Executives praised Trump’s early moves to approve natural gas export licenses and unwind regulations that have raised the industry’s operational costs. The backdrop for the meeting, however, was mounting concern about the president’s plan to slash energy prices, potentially to levels that could make some domestic production unprofitable. On Wednesday, West Texas Intermediate crude, the US benchmark, closed at $67.16 per barrel, down from $75.89 Trump’s first full day in the White House this year.
Still, in the meeting, “there was really no discussion on price,” Burgum said, emphasizing that’s “set by supply and demand,” and “there’s nothing we can say in that room that would change that one iota.”

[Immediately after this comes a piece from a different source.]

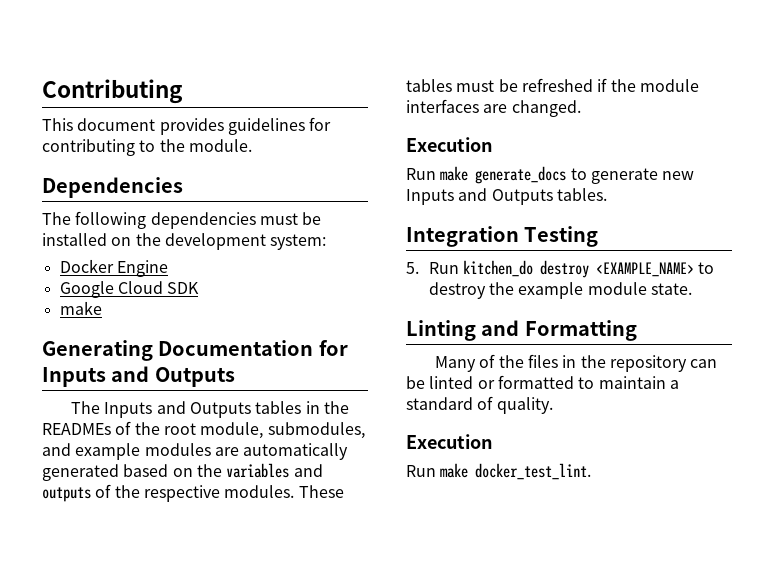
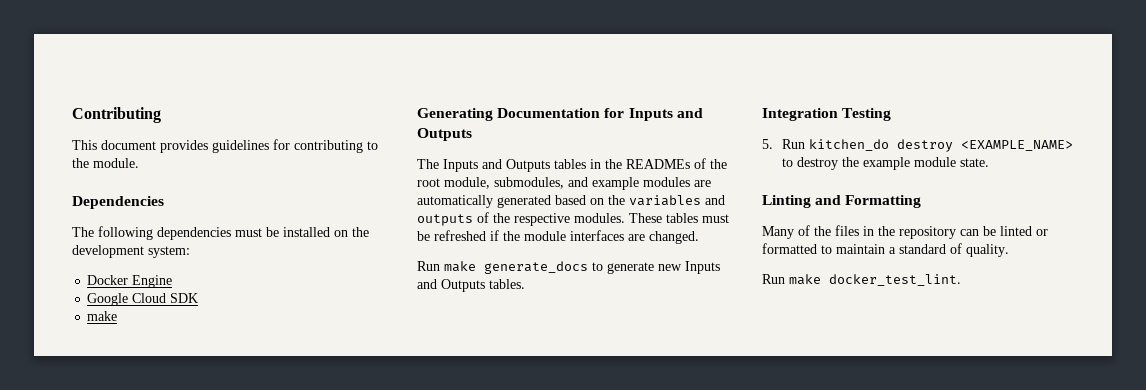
[406,137,493,152] // Execution -> (699, 237) none
[406,434,493,449] // Execution -> (1009, 250) none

Instead, the group focused heavily on the need to speed up permitting times and ensure project approvals have lasting durability. While some moves to streamline permitting can be achieved administratively by the executive branch, oil industry leaders have emphasized the importance of getting those changes passed by Congress and enshrined into law.
“We did talk a lot about permitting, because one of the things that this industry has faced is the onslaught of regulation that really had one goal in mind: trying to drive their business out of business,” Burgum said. In story after story, Burgum said he and Energy Secretary Chris Wright heard how “the permitting process takes longer than the actual building process on critical infrastructure in our country.”
Ahead of the meeting, participants were set to include chief executives from across the spectrum of the industry, including integrated oil companies (Exxon Mobil Corp., Chevron Corp., Shell Plc, BP PLC, ConocoPhillips, Hess Corp.); independent producers (Diamondback Energy Inc., APA Corp’s Apache, Occidental Petroleum Corp., Continental Resources Inc.); refiners (Marathon Petroleum Corp. and Phillips 66); a pipeline operator (Enbridge Inc.) and an oil field service firm (Baker Hughes Co.). A final participant list was not immediately available Wednesday afternoon.